Gov. Doug Ducey signed Senate Bill 1098 on Monday, which will fund the Arizona Department of Agriculture’s (AZDA) agricultural pilot program, allowing universities and other license holders to cultivate industrial hemp.
“This bill opens Arizona to the possibility of a new agricultural product,” Gov. Ducey said in a press release. “I’m glad to sign a bill that could have a positive economic impact for the state.”
Cultivators, harvesters, transporters and processors can now obtain a license from the state’s agricultural department. Those who violate the licensing requirements will be subject to penalties.

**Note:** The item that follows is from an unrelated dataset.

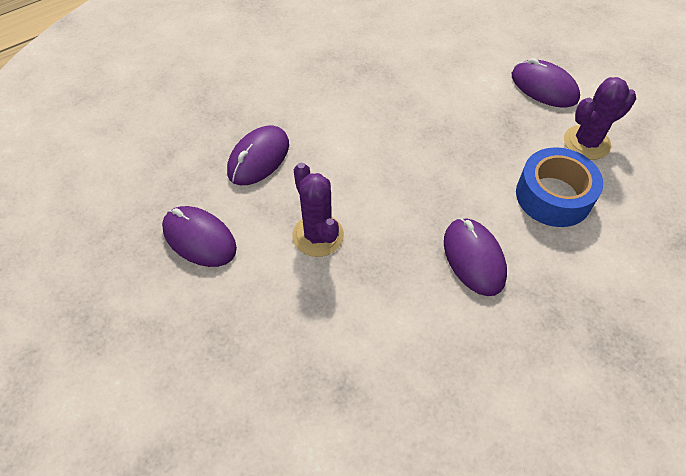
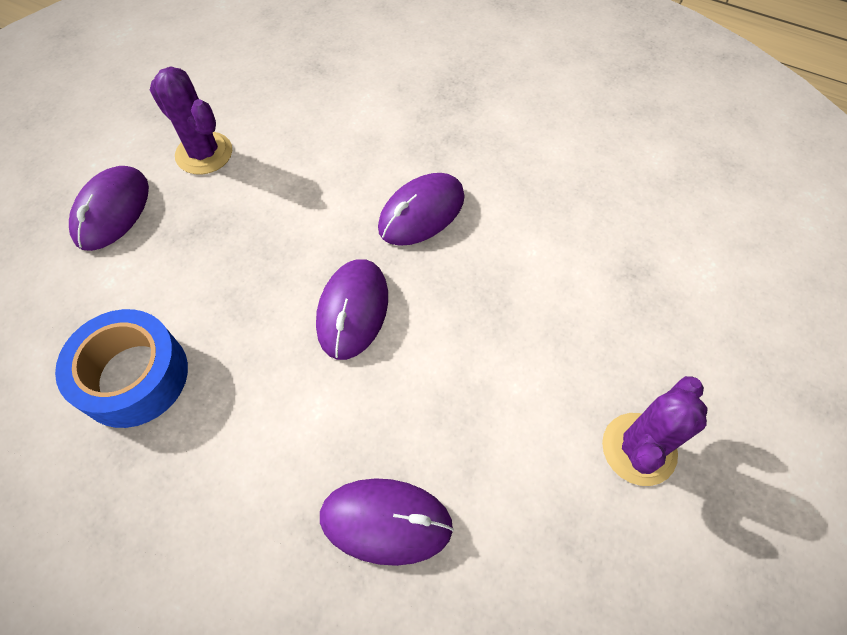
camera: 115 degrees left, 5 degrees up
(199, 238) = (564, 524): purple mouse -> purple mouse (353, 310)
(318, 235) = (476, 374): purple cactus -> purple cactus (639, 449)
(553, 196) = (301, 166): blue tape -> blue tape (134, 376)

Industrial hemp, of course, is devoid of active levels of tetrahydrocannabinol (THC) and is defined as having less than 0.3 percent of THC. Most of the bill’s critics claimed that enforcement won’t be able to tell the difference between hemp and cannabis.
The AZDA will have the say-so over who is authorized to participate in the seed program. According to the Arizona Capitol Times, the department is also receiving half a million per year to hire inspectors to police the new hemp industry.
Here’s a short recap of how hemp laws have played out in Arizona. In 2001, both legislative bodies in Arizona approved a bill to allow universities to research hemp, but that was vetoed by then-Gov. Jane Hull. More legislation failed in 2002, until the 2014 Farm Bill opened the door to hemp cultivation once again.
Notably in Arizona, the state’s hot climate could allow some farmers to get four cuttings per year out of some gardens. Most of the plants, however, are expected to be grown in climate-controlled greenhouses.
The news of the bill’s passage makes Arizona the 35th state to allow some level of industrial hemp cultivation, according to the National Conference of State Legislatures. Hemp can be used as a food source, clothing material, paper or as a fuel source.